Friday, April 8, 2016

No penalty on co. if cash in excess of Rs. 20,000 was received from directors for meeting business exigency

Facts
a)    Assessee, a private limited company, received share application money of Rs. 5 lakh in cash from its directors.
b)    Assessing Officer (AO) imposed penalty on it under Section 271D for violating the provisions of Section 269SS since the amount had been received in cash exceeding the limit of Rs. 20,000.
c)    Assessee contended that amount was received to meet business exigency warranting immediate discharge of certain liability. Therefore, such genuine transactions would not attract penalty under section 271D as envisaged in section 273B.

d)    Commissioner (Appeals) confirmed the order of the AO. Aggrieved assessee filed the instant appeal before the tribunal.

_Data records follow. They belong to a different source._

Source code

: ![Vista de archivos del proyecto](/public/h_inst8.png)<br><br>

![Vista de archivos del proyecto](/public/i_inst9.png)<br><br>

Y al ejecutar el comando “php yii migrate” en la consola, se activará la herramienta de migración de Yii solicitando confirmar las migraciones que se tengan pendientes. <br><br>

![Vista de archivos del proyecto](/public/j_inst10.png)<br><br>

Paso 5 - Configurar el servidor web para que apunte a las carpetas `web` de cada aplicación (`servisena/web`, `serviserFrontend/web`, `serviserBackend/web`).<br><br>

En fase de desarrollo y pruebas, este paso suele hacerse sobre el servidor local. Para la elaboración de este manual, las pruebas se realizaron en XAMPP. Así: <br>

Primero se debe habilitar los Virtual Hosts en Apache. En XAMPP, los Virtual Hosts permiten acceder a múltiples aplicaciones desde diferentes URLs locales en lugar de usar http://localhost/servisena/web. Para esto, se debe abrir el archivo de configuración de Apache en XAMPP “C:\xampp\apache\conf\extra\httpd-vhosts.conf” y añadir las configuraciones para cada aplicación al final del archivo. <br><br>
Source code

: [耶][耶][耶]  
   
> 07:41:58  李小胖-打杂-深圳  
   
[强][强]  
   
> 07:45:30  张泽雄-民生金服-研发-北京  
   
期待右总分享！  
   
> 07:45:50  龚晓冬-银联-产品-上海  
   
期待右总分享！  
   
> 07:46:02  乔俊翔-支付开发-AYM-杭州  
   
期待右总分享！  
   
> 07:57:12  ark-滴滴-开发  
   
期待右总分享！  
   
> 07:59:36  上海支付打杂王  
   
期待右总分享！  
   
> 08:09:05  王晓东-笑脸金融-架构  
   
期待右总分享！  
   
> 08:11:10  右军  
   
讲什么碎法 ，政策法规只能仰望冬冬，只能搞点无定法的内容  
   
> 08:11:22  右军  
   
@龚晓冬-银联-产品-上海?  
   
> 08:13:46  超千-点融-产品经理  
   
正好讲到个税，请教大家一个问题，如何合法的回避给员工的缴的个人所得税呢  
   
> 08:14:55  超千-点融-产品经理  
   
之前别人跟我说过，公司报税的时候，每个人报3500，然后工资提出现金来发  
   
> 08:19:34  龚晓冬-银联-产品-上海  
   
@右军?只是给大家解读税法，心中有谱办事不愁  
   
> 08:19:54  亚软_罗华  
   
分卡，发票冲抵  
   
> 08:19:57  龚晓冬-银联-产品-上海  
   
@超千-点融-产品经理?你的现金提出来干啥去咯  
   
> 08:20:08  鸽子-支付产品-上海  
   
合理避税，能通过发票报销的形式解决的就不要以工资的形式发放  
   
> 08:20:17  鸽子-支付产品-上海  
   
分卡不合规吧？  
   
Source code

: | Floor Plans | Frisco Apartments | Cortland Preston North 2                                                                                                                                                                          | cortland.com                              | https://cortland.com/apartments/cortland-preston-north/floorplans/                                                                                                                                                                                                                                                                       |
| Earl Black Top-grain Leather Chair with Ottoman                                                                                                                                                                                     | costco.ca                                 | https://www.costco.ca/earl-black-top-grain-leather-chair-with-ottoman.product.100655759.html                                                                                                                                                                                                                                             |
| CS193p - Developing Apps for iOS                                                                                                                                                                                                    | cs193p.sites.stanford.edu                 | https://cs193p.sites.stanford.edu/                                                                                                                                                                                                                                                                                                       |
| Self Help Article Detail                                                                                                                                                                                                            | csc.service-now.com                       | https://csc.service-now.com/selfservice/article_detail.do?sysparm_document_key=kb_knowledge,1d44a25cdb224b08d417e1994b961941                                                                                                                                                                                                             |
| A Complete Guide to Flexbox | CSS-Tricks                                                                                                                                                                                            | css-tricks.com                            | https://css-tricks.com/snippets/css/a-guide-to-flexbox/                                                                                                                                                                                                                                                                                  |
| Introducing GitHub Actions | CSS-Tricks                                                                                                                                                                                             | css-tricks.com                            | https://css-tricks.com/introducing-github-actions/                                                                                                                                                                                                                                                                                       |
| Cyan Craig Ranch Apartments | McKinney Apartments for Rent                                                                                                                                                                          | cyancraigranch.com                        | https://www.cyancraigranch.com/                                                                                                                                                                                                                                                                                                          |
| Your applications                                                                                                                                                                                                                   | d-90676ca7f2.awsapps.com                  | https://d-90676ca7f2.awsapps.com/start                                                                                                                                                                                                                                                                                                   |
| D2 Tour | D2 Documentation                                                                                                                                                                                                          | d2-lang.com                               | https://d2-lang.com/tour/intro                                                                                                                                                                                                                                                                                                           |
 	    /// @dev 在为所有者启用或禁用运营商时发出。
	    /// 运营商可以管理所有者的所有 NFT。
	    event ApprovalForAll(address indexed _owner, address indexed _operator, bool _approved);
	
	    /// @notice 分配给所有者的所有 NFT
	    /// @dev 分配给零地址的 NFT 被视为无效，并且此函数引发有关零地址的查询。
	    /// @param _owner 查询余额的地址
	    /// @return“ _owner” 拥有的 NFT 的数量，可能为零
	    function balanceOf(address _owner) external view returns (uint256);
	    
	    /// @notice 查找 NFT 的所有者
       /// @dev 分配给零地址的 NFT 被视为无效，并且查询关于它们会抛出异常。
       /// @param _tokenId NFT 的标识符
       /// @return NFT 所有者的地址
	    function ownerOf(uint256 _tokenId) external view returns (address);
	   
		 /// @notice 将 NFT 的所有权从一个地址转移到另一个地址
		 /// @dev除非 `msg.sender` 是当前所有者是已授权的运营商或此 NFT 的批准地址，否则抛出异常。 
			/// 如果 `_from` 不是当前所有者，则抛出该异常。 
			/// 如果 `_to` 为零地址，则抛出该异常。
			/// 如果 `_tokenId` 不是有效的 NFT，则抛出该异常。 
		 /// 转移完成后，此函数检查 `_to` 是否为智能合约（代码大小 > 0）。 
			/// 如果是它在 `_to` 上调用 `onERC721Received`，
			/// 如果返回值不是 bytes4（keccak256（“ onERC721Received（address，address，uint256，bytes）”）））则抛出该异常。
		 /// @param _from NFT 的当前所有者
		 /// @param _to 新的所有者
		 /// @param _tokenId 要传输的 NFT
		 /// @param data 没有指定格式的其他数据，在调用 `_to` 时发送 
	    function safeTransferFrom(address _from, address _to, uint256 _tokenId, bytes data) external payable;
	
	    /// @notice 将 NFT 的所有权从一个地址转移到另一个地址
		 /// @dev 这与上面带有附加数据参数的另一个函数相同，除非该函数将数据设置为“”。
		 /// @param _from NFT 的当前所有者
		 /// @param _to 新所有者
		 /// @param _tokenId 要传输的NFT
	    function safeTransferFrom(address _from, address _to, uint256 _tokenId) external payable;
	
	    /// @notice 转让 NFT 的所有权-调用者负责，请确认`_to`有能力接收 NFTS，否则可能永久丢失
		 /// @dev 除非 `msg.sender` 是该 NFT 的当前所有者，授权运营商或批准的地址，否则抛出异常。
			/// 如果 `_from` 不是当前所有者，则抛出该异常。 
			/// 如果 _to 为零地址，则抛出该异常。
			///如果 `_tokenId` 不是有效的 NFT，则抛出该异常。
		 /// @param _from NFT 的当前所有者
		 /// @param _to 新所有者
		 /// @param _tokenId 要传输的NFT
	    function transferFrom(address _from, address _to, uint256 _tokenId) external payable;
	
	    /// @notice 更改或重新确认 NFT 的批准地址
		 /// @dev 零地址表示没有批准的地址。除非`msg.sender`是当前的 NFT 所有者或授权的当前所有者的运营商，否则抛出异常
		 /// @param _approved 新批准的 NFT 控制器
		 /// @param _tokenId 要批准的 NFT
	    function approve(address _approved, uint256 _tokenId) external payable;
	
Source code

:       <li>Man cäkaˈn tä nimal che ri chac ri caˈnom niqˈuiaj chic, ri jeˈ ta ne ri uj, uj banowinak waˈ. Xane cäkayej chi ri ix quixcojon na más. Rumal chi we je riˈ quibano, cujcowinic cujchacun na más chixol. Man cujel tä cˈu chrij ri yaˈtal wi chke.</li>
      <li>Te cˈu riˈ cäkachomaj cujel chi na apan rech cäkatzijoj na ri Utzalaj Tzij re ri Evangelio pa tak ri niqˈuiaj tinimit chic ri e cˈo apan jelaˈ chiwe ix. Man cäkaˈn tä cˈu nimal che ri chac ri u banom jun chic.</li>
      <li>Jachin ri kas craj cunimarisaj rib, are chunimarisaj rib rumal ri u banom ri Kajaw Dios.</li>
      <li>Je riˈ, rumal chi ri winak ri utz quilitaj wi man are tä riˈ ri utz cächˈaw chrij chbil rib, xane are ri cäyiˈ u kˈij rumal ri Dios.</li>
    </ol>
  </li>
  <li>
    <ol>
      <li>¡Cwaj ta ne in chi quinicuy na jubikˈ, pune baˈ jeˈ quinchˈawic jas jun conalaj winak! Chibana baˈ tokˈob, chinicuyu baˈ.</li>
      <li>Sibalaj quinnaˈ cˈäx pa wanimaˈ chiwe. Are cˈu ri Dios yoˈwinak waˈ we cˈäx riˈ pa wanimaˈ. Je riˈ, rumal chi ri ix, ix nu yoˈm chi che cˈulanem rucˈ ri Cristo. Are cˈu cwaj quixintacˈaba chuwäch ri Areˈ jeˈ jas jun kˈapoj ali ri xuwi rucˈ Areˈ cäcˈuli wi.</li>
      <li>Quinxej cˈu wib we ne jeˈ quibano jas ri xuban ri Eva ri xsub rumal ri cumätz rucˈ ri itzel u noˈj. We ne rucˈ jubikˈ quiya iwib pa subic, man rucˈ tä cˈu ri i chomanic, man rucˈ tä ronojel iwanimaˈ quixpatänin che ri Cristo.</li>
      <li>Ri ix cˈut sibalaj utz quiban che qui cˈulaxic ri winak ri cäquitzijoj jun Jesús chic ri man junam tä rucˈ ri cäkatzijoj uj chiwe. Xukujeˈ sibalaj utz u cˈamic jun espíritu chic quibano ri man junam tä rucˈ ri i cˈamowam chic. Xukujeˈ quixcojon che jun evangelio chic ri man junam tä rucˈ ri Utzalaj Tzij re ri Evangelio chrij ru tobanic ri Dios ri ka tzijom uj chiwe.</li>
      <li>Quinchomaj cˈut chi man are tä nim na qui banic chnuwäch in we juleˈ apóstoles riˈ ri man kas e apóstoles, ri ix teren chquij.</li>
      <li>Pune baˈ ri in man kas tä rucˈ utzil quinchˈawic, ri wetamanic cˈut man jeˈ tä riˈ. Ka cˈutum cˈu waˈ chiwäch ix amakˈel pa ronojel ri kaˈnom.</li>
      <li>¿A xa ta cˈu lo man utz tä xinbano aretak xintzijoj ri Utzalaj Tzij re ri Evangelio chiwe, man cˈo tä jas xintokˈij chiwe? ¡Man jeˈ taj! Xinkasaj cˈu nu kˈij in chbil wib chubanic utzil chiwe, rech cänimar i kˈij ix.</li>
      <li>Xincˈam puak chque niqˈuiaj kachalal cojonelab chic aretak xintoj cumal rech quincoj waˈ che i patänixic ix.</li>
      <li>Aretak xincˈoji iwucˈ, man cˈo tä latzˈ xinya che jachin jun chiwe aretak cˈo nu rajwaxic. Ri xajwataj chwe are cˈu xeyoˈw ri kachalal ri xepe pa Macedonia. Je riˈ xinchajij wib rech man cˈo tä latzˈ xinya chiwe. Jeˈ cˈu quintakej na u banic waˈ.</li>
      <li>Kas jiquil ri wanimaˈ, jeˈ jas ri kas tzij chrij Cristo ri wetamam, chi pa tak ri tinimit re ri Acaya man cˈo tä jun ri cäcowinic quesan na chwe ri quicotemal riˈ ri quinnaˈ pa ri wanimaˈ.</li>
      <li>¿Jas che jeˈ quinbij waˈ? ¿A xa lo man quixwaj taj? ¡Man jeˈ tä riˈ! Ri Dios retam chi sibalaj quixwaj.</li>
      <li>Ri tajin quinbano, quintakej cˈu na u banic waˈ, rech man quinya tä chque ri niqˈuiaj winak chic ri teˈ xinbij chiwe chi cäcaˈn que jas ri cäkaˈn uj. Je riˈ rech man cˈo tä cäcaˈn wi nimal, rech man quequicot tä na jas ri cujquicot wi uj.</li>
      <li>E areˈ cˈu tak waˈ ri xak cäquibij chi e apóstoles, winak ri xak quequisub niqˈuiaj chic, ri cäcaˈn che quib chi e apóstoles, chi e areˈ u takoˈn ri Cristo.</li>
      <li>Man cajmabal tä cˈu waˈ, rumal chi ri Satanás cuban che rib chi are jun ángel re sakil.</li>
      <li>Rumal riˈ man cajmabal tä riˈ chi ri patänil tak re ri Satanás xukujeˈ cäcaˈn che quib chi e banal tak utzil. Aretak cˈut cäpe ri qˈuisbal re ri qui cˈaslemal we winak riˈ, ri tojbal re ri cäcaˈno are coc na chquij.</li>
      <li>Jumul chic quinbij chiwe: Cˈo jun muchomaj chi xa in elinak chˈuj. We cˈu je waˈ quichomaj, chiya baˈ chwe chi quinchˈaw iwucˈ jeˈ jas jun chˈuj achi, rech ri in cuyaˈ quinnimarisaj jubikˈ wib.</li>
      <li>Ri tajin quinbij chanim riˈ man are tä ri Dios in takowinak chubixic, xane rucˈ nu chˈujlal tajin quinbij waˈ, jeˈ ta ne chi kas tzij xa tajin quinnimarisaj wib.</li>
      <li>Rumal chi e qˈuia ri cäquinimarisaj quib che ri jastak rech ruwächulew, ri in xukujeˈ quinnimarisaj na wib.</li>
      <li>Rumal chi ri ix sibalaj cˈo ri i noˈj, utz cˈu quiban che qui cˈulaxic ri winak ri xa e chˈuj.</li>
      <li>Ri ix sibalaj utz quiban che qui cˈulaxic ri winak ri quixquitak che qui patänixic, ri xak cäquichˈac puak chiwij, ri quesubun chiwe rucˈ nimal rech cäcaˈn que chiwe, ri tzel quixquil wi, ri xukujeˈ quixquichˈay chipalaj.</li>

The tribunal held in favour of assessee as under-
1)    Section 273B provides that no penalty shall be imposed on assessee for any failure referred to in section 269SS, if he proves that there was reasonable cause for failure to take a 'loan' or 'deposit' otherwise than by account-payee cheque or account-payee bank draft.
2)    It was observed by the ITAT that cash flow position of assessee had been crippled due to losses. Therefore, cash was received from directors to meet business exigency. Further, the revenue had not doubted the sources of deposits made by the directors of the company.
3)    Assessee had proved without any shadow of doubt that the transaction was genuine and there was a reasonable cause for accepting cash from directors. Therefore, there was no reason to sustain the penalty levied under section 271D- [2016] 67 taxmann.com 374 (Chandigarh - Trib.) Commissioner (Appeals) confirmed the order of the AO. Aggrieved assessee filed the instant appeal before the tribunal.